What makes a great fundraiser?
As a consultant with more than a decade of professional experience, more than a thousand donor meetings, and millions of dollars raised, I am often asked by non profit executives and board members, “what makes a great fundraiser?” When the question comes they’re often in the middle of trying to fill a position. Quite often, the person who recently left the organization and left the position vacant did a less than marvelous job.
Jerold Panas has written a truly marvelous book on this subject. It’s called Born to Raise and I highly recommend it to anyone who is involved in fundraising in any way. Jerry is right. To be a successful fundraiser you must have impecable integrity. Hopefully you have a good portion of the 3-E’s: Energy, Empathy, and Enthusiasm.
But you’ve also got to have a willingness to get out there and make things happen! I call it getting in the way of success. Success is like a river that is flowing and all you need to do is step into it. Fundraising can be an intimidating business, and anyone who asks for gifts is bound to get their share of “no’s.” I sure have! But successful fundraisers keep going. They go on the trip even when they are not sure what’s going to come of it. Then they’re sitting in the living room of a donor, previously unknown to them, and learn that donor has been a major contributor to many other causes just like yours.
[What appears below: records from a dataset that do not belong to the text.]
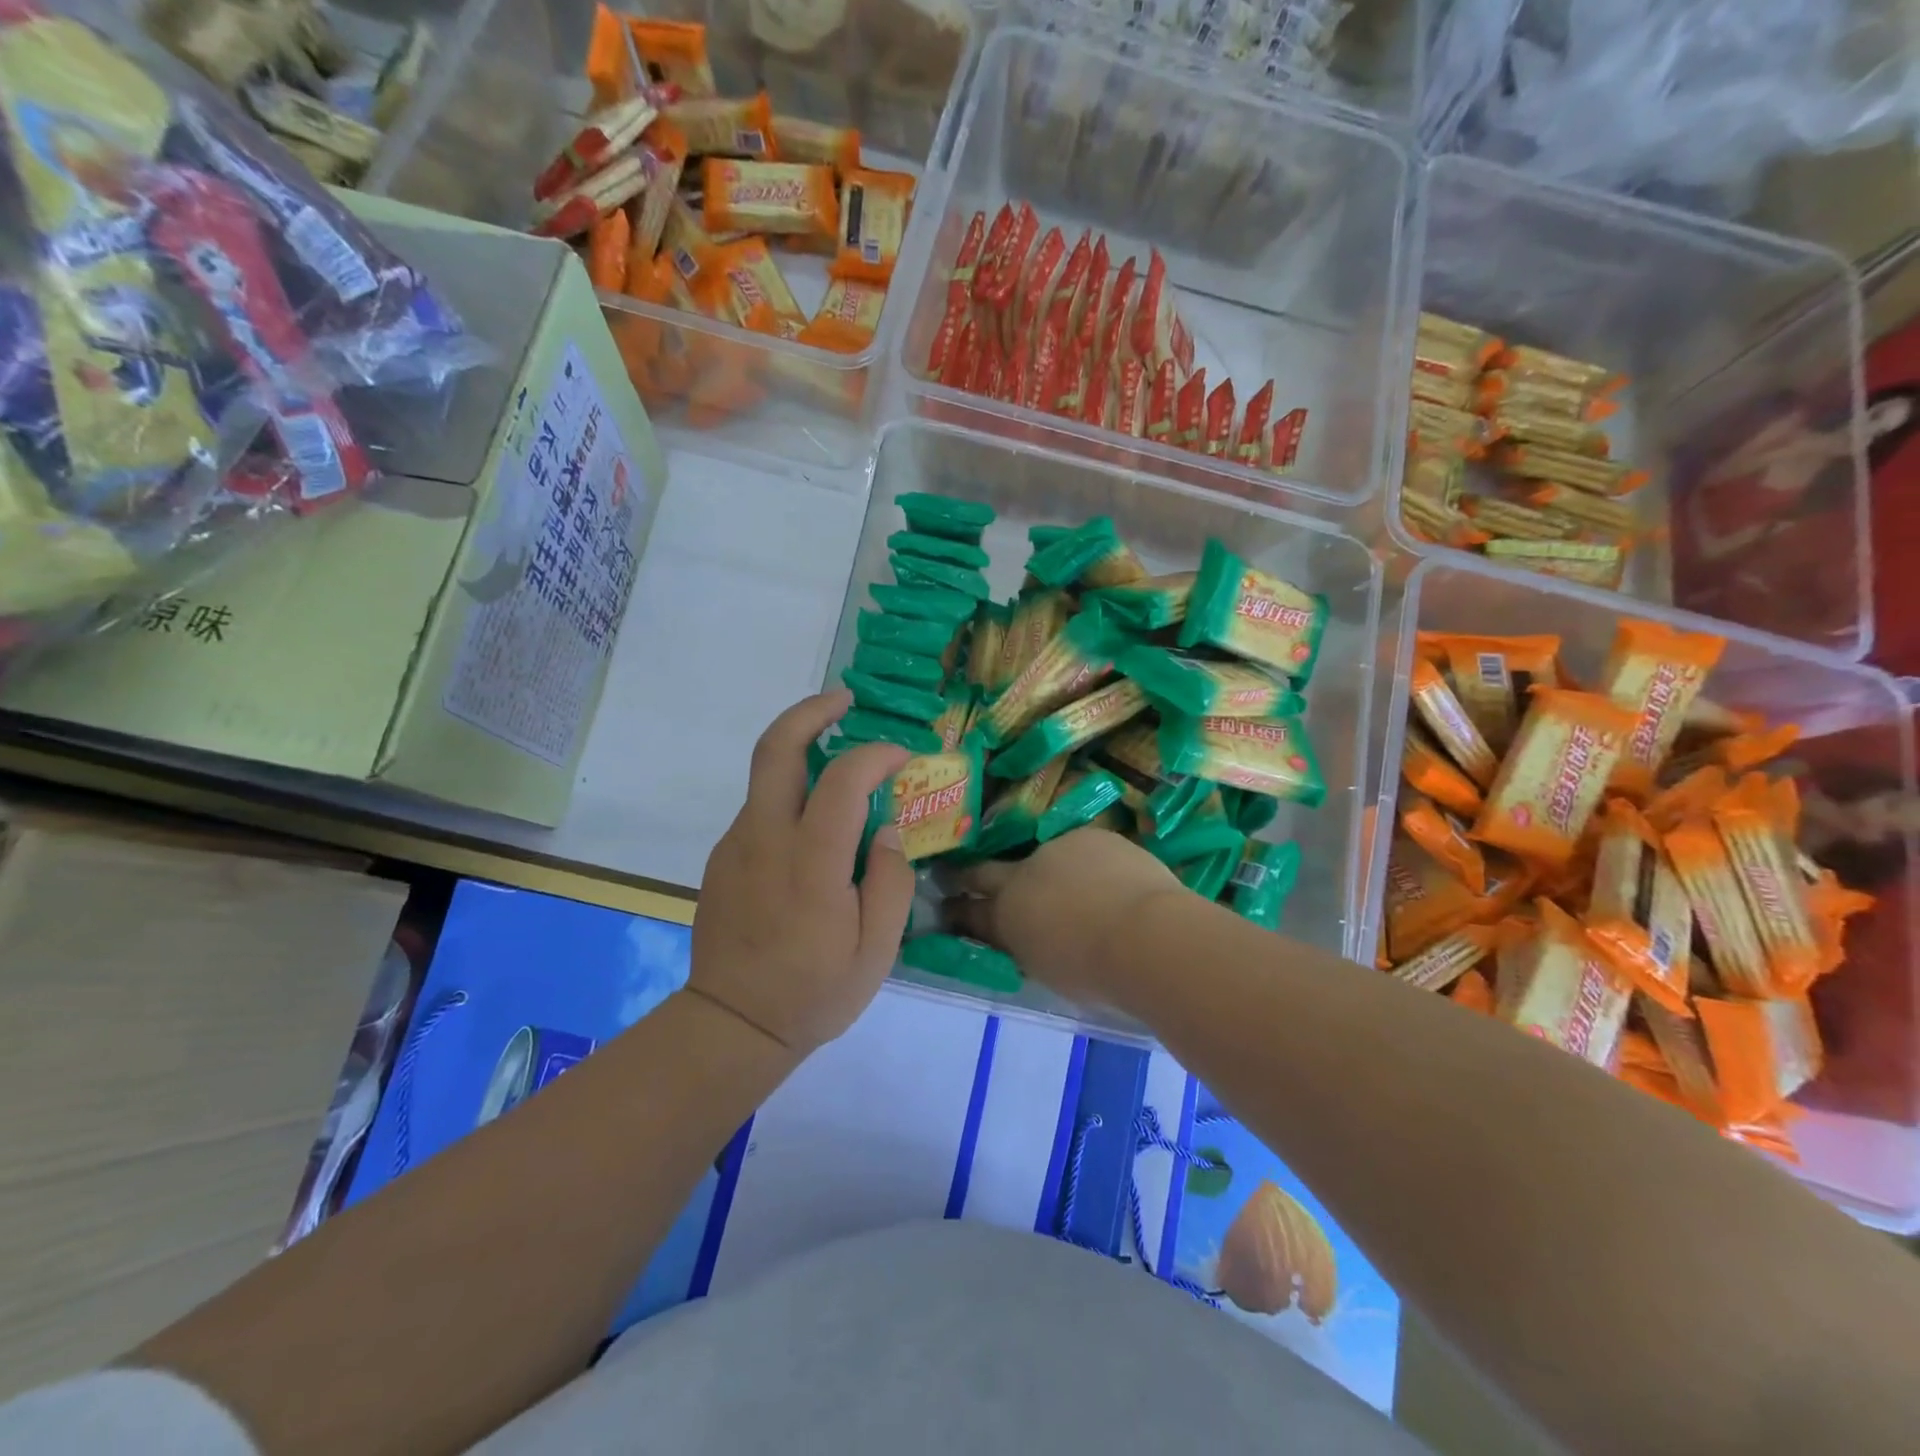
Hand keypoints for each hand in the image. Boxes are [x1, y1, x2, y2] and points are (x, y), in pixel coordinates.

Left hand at [691, 690, 915, 1055]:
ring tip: (844, 771)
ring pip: (767, 776)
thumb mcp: (877, 950)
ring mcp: (736, 845)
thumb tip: (887, 829)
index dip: (876, 754)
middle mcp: (765, 838)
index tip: (903, 757)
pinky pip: (761, 810)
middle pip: (777, 747)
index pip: (842, 779)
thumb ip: (891, 880)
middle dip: (811, 710)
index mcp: (810, 862)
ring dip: (804, 753)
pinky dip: (792, 797)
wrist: (732, 1025)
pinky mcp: (722, 857)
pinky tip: (815, 831)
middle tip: (845, 699)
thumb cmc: (815, 992)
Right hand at [943, 829, 1180, 1006]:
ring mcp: (1057, 850)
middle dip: (974, 876)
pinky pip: (1085, 852)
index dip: (957, 910)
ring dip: (1053, 874)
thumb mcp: (1048, 969)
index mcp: (1007, 916)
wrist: (1147, 935)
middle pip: (989, 871)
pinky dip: (1092, 866)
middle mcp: (1022, 874)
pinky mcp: (1092, 836)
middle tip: (964, 877)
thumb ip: (1030, 947)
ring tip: (1081, 894)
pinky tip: (1114, 882)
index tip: (946, 906)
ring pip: (1047, 860)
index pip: (971, 912)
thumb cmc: (1096, 972)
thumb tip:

A great fundraiser isn’t beaten down by someone who turns down their request for support. The great fundraisers just keep going, knowing that there are loads of people out there who want to be a part of something bigger than themselves.
Great fundraisers keep going and keep going and keep going. Sometimes fundraising can feel like traveling through a desert. Major gifts are the oasis’s and sometimes it can feel like forever since you’ve tasted water. Occasionally you come to the dreaded mirage and you feel defeated. But you keep going.
Fundraisers with this attitude are the ones I find the greatest joy in training. I can encourage the attitude, but I can’t make anyone embrace it. But once it’s embraced I can teach anything. Now we’re talking about honing talents and refining skills. But as long as you have the right attitude you can be successful even if your skills are a little clunky. Attitude is 90 percent.